Professors Perlin and Ceccio discuss the latest methods to effect hydrodynamic friction drag reduction and address the question as to which is the best technique to use for the various vehicles/projectiles one is trying to propel. These two researchers have worked in this field for about 15 years and have myriad papers and experience in this area.

The book, Mitigation of Hydrodynamic Resistance: Methods to Reduce Hydrodynamic Drag, covers in detail several methods of active and passive friction drag mitigation techniques including the timely and evolving topics of super-hydrophobic surfaces and the use of lifting bodies. In addition the authors discuss the use of gas injection to form air layers and cavities (now demonstrated successfully on full-scale ships) and polymer injection (costly, but efficient especially for one-time uses for example on weaponry) and appendages such as stern flaps and wedges.

Particular emphasis in the text is given to Air Layer Drag Reduction (ALDR), which has been shown to be effective both physically and economically in the laboratory and most recently in ocean-going vessels. The authors along with their co-workers have conducted extensive laboratory investigations of this technique, and were instrumental in advancing its state of the art.
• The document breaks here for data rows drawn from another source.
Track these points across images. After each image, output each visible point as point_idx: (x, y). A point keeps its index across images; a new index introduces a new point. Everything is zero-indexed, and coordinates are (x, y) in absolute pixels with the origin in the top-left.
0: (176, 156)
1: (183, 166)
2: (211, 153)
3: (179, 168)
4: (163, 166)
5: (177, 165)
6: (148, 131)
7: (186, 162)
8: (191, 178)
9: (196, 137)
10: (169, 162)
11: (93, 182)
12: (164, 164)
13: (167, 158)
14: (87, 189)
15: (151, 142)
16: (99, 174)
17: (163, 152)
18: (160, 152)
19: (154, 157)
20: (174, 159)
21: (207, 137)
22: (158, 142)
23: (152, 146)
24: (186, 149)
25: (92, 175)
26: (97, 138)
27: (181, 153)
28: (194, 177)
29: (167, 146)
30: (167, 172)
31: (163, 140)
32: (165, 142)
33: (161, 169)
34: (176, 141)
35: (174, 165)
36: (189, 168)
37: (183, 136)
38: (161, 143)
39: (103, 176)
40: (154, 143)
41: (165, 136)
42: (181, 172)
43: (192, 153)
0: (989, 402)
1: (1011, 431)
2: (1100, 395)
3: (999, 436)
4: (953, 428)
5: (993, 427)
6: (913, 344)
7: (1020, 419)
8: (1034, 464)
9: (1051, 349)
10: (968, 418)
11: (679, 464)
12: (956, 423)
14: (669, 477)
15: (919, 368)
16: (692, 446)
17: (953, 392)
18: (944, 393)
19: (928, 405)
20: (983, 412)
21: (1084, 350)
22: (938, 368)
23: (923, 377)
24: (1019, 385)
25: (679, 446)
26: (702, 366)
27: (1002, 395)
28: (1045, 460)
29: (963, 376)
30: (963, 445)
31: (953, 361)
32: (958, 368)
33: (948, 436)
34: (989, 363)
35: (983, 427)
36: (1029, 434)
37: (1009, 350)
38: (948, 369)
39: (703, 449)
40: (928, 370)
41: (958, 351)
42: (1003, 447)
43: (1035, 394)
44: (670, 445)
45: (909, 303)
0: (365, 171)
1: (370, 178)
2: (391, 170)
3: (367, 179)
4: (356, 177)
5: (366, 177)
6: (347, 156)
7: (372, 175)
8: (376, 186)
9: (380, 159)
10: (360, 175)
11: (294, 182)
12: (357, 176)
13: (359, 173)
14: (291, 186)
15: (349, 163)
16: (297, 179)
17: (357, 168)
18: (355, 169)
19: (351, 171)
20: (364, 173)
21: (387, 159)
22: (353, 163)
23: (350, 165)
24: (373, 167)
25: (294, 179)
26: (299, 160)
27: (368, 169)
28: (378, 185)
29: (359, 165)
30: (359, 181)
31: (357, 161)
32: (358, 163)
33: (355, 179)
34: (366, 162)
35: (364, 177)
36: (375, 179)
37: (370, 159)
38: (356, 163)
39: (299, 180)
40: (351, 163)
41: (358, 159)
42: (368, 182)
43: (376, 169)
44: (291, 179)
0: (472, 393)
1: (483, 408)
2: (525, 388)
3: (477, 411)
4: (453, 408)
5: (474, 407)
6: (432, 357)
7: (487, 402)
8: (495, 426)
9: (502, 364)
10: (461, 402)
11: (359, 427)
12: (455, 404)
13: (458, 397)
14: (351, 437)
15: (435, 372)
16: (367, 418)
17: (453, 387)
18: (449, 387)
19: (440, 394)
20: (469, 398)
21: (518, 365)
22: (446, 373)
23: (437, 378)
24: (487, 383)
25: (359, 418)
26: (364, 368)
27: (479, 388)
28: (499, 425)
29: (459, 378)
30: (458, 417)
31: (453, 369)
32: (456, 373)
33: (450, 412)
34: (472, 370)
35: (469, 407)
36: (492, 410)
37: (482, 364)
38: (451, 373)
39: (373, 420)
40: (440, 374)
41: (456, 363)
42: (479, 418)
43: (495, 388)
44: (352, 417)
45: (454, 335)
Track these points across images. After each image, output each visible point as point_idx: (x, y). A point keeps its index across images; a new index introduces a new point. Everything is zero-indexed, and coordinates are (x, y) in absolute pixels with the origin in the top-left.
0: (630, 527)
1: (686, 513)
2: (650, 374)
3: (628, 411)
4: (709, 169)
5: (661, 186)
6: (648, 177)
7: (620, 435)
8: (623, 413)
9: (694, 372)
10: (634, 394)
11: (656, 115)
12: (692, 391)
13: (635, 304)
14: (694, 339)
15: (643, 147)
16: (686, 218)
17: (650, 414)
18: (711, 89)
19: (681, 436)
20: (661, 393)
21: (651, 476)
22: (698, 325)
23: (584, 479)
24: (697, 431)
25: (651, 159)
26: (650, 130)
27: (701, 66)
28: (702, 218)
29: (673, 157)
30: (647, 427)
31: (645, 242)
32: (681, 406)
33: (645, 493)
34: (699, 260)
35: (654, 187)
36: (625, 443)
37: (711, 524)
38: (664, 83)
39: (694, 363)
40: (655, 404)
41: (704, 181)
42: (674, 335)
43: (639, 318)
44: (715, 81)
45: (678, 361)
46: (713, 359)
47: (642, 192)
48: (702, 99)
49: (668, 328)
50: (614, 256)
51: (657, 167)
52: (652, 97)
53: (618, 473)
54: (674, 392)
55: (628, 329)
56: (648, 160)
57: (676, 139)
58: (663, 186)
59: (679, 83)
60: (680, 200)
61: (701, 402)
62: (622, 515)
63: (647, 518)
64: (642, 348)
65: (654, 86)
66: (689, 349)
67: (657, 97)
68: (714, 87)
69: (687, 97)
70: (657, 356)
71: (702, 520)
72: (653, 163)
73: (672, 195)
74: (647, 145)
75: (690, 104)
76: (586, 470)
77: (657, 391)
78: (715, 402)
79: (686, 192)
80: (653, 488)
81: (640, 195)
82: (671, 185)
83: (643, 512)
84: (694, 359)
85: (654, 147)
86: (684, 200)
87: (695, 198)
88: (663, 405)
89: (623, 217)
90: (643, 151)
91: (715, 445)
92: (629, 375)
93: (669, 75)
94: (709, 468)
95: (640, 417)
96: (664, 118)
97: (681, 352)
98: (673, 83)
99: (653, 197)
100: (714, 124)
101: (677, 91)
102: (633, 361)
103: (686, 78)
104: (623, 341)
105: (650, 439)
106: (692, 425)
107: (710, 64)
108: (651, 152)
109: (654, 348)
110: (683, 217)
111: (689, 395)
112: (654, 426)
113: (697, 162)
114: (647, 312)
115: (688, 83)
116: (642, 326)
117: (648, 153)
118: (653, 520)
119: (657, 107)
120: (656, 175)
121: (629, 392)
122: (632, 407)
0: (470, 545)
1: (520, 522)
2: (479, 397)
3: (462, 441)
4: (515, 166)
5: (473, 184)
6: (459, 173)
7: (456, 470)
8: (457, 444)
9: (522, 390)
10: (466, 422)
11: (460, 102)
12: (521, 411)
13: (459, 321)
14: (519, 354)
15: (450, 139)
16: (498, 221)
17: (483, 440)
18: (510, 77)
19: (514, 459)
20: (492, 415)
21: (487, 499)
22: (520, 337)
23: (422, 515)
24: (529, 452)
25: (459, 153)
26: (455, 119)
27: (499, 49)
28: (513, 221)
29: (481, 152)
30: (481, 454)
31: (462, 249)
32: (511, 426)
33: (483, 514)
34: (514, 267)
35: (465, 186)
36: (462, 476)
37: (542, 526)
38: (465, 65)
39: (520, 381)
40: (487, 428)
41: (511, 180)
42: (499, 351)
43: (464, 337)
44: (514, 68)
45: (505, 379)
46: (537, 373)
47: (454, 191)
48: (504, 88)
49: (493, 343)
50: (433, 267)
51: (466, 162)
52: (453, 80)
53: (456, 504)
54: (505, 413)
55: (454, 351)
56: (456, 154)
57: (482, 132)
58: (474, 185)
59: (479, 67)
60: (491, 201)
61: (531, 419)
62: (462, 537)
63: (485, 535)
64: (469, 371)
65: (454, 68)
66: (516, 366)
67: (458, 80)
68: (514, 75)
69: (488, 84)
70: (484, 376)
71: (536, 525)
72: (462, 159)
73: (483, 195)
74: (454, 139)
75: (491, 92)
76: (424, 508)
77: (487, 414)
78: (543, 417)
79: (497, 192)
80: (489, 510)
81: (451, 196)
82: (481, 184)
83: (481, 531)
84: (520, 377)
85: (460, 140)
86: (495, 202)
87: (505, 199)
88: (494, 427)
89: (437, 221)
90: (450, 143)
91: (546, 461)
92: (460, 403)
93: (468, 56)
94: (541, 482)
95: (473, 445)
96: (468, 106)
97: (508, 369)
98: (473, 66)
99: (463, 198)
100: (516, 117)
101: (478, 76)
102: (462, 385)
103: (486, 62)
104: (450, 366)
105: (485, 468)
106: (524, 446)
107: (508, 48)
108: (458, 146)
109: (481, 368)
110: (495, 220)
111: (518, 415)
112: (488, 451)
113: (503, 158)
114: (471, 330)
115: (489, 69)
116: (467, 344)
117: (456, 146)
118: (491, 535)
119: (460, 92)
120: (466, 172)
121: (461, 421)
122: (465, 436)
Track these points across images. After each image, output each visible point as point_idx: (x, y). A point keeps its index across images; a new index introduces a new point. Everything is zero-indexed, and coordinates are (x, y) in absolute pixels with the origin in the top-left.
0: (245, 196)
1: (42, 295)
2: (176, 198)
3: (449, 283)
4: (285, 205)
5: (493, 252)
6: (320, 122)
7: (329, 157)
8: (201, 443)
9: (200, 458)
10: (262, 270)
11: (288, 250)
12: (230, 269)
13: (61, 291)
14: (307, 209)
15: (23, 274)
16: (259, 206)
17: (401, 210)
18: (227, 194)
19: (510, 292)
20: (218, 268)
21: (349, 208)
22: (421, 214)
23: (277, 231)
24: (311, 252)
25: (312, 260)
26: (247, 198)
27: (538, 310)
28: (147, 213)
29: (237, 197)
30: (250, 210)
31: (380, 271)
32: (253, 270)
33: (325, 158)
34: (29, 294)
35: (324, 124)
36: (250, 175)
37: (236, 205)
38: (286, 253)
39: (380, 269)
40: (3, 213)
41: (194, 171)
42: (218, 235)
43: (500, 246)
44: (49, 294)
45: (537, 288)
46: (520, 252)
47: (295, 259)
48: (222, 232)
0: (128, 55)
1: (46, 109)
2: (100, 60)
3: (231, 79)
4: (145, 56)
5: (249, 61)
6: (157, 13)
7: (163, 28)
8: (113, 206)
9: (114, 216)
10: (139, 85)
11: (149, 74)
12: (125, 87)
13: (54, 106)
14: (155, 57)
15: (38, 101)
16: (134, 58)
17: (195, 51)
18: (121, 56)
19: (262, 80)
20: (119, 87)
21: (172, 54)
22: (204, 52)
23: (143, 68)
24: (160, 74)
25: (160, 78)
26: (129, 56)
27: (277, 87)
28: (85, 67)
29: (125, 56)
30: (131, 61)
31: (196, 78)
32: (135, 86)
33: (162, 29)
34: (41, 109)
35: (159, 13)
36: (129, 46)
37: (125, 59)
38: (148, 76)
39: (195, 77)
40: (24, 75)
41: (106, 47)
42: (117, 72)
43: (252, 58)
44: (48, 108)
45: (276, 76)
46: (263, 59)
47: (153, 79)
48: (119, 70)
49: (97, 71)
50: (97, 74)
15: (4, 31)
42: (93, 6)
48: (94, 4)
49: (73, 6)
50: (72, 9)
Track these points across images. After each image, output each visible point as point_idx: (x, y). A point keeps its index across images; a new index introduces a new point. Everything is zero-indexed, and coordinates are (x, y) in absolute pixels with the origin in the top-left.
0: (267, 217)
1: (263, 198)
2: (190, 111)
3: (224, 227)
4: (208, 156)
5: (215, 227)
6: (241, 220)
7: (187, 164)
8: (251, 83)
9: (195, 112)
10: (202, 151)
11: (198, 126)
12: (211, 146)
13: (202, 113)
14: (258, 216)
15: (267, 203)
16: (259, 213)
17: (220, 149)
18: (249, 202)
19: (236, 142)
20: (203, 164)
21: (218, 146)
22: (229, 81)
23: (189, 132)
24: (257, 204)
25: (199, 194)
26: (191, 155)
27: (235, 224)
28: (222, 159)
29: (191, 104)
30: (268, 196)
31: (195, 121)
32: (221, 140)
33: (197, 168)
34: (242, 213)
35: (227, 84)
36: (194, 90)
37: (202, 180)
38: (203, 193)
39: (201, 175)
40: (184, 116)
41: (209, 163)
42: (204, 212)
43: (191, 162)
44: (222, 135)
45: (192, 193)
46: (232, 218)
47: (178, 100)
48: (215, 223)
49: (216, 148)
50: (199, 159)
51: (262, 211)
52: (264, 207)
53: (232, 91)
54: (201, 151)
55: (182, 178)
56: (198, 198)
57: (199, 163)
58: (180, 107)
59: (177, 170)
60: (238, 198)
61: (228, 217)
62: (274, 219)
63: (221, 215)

This book will be invaluable to practicing professionals and individuals with advanced backgrounds in fluid mechanics who decide to master the available techniques of friction drag reduction. It will provide them with a working knowledge and the data with which to make decisions as to the most appropriate methods for drag reduction for a given application. The text can be used for a beginning graduate-level course, or for advanced undergraduate students in engineering and the physical sciences.